INSTRUCTION A
Answer these questions about the discussion thread:
(i) At what time and on what date did Andrew Alden post?
(ii) In John Payne's 09:08 post, what did some hominid first do to make a simple spear?
(iii) In John Payne's 10:30 post, what two things does Peter's anecdote request concern?

DOCUMENT PASSAGE
Jef Poskanzer (jef) Tue 5 May 09 16:23
Barn horse bang.
Andrew Alden (alden) Tue 5 May 09 16:47
I wonder about the soldier's honor; also the insult to a foe that you won't risk your own skin to wage war.
descend into a fractal hell of meta-truthiness (jmcarlin) Tue 5 May 09 19:01
> I wonder about the soldier's honor... Asking about a soldier's honor reminds me of a knight of the Round Table who is appalled by modern warfare.
John Payne (satyr) Wed 6 May 09 09:08
Even the skillful use of a sword allows one to remain just slightly outside the fray, until someone with a throwing axe or bow comes along. To take this train of thought to it's endpoint, when some hominid first learned to sharpen a stick to make a simple spear, or lash a rock to it to make a simple hammer, he took the first small step in the direction of removing himself from the violence of battle, and his foes might well have thought "what a coward" as he kept them at bay.
John Payne (satyr) Wed 6 May 09 10:30
Peter, since the chapter involving them didn't make the cut, how about treating us to an annecdote or two regarding your Roomba and the cat?

INSTRUCTION B
Output the lines of the listing verbatim, from the line containing "начислено: -25" up to and including the last line of the listing. Leave the pictures out.

Records from a dataset
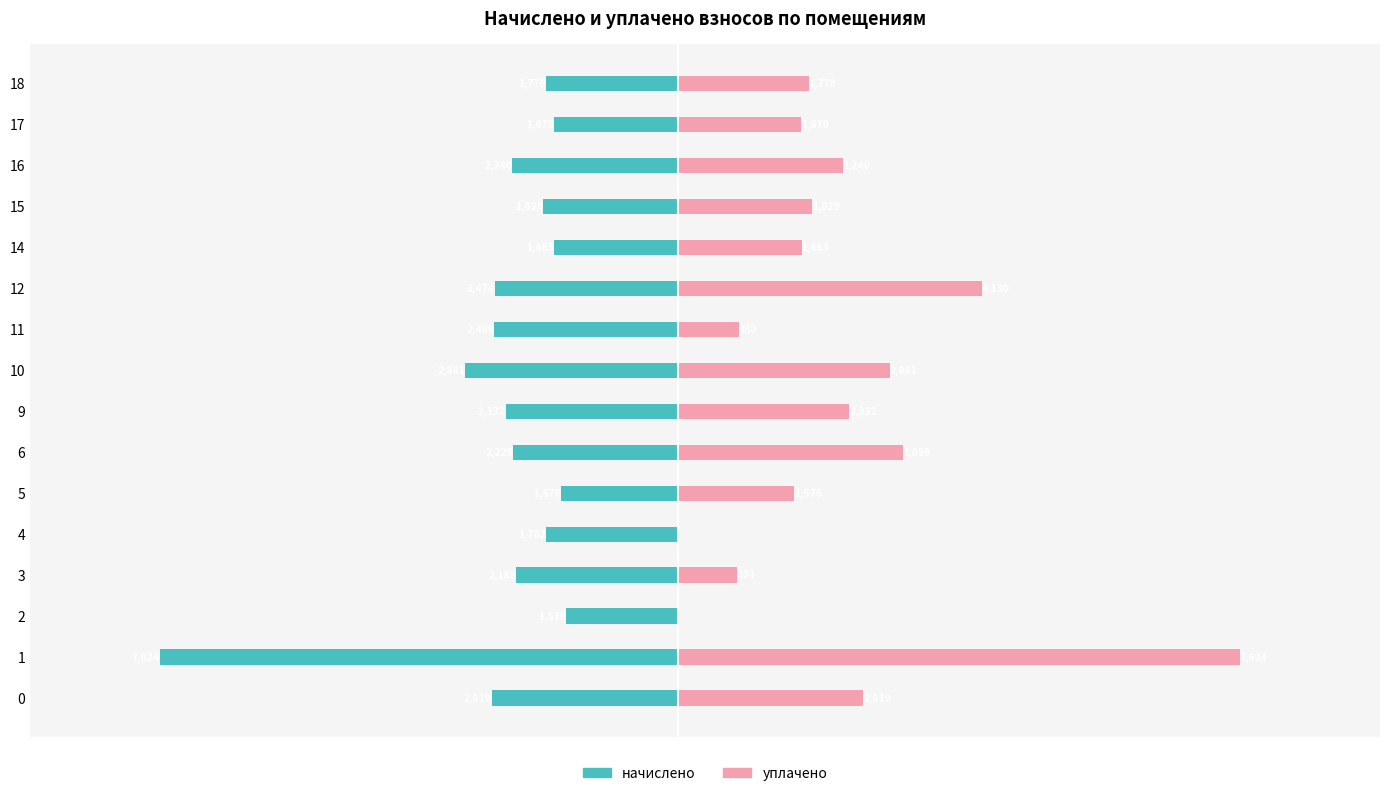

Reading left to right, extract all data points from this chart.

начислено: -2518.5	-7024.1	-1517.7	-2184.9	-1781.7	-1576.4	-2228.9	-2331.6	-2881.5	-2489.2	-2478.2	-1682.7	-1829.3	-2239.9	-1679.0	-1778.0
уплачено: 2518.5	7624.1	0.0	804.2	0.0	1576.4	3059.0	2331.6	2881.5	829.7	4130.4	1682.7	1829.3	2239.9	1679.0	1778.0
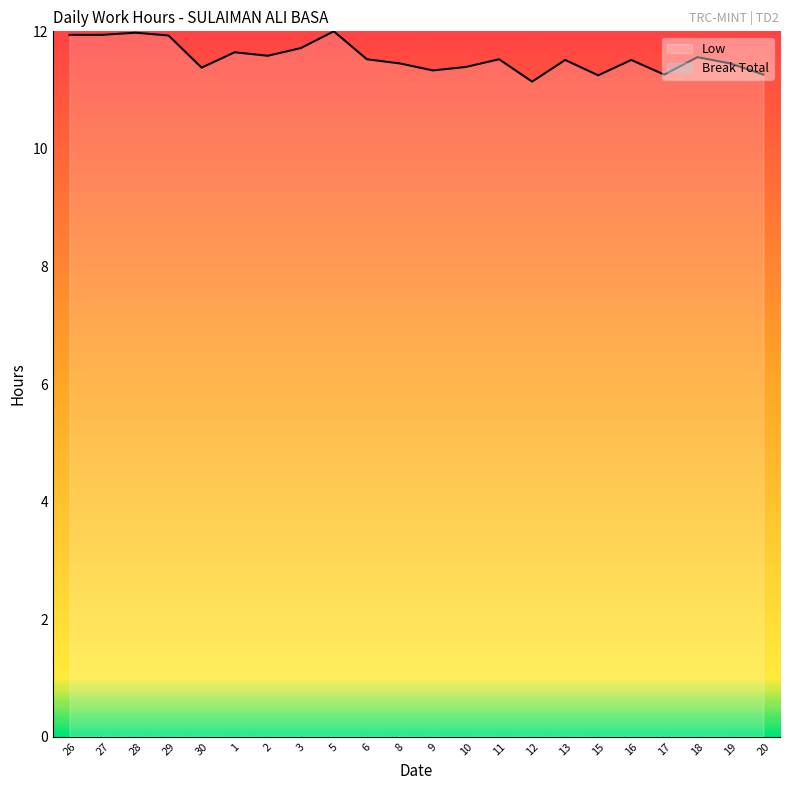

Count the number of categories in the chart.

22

TASK ANSWER A
(i) 16:47 on Tue 5 May 09
(ii) Sharpened a stick
(iii) His Roomba and the cat

TASK ANSWER B
начислено: -2518.5	-7024.1	-1517.7	-2184.9	-1781.7	-1576.4	-2228.9	-2331.6	-2881.5	-2489.2	-2478.2	-1682.7	-1829.3	-2239.9	-1679.0	-1778.0
уплачено: 2518.5	7624.1	0.0	804.2	0.0	1576.4	3059.0	2331.6	2881.5	829.7	4130.4	1682.7	1829.3	2239.9	1679.0	1778.0

Count the number of categories in the chart.

22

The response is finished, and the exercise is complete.